[originally posted here at Castalia House]
[Incidentally, Cirsova Publishing’s trade paperback of The Enchantress of Venus is out today.]
The Enchantress of Venus by Leigh Brackett appeared as the featured cover story in the Fall 1949 issue of Planet Stories. This novella is the second (chronologically the 3rd) book in the original Eric John Stark Trilogy. While Stark is pretty badass, I’d only peg him as 4th level. Also of note, this may be the first Brackett story I’ve read without a highly erotic scene of strangulation!
I’d planned to talk a bit more about plot of The Enchantress of Venus, but unlike so many of the stories featured in Short Reviews, this one is readily available online and for free as a work in the public domain, so instead I’ll focus mainly on the Enchantress herself.

Damsel clearly not in distress. That guy on the other hand…

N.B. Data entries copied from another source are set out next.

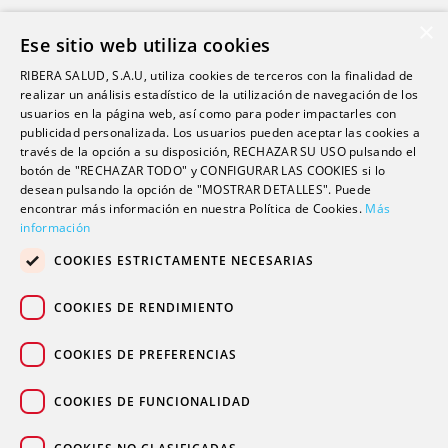
Ribera Life
×
Ese sitio web utiliza cookies
Investigación
RIBERA SALUD, S.A.U, utiliza cookies de terceros con la finalidad de
Formación
realizar un análisis estadístico de la utilización de navegación de los
usuarios en la página web, así como para poder impactarles con
Escuela universitaria
publicidad personalizada. Los usuarios pueden aceptar las cookies a
Trabaja con nosotros
través de la opción a su disposición, RECHAZAR SU USO pulsando el
botón de "RECHAZAR TODO" y CONFIGURAR LAS COOKIES si lo
desean pulsando la opción de "MOSTRAR DETALLES". Puede
Contacto
encontrar más información en nuestra Política de Cookies.
Más
información
Actualidad
COOKIES ESTRICTAMENTE NECESARIAS
Contacto de prensa
Podcast
COOKIES DE RENDIMIENTO
Blogs
COOKIES DE PREFERENCIAS
COOKIES DE FUNCIONALIDAD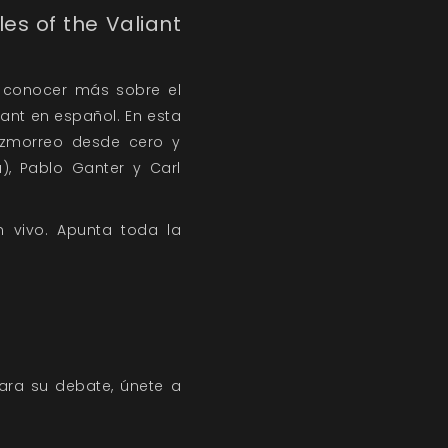
es of the Valiant
 conocer más sobre el
iant en español. En esta
zmorreo desde cero y
), Pablo Ganter y Carl
n vivo. Apunta toda la
para su debate,
únete a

Eric John Stark has returned to Venus in search of his friend Helvi, who has gone missing while searching for his brother. Sensing that the pirates he’d been sailing the Red Seas of Venus with are going to pull a fast one on him and sell him into slavery, Stark dives into the thick red mists. What ensues is a compelling drama about the last of a decadent and inbred family, the Lhari, who rules over the pirate port and uses the labor of captive to excavate the ruins of a lost reptilian race at the bottom of the bay, where the secrets of an ancient life-shaping weapon supposedly rests.
Enchantress of Venus is a slow burn compared to some of Brackett’s other stories, but the atmosphere she creates is as thick as the gaseous seas. The Lhari, particularly Varra, the titular villainess, are delicious in their cruelty, not just to those they oppress, but to each other. While Ywain’s cruelty in Sword of Rhiannon stems from striving to be more like a man, the son her father didn’t have but needed to hold onto the empire, Varra’s cruelty comes from a place that is utterly feminine and biologically needy – the Lhari are dying out in no small part because they are horribly in-bred, as they look down on the other races and will not mix with them; Varra knows that if she’s to have any future as a ruler, it will not be as her cousin’s bride.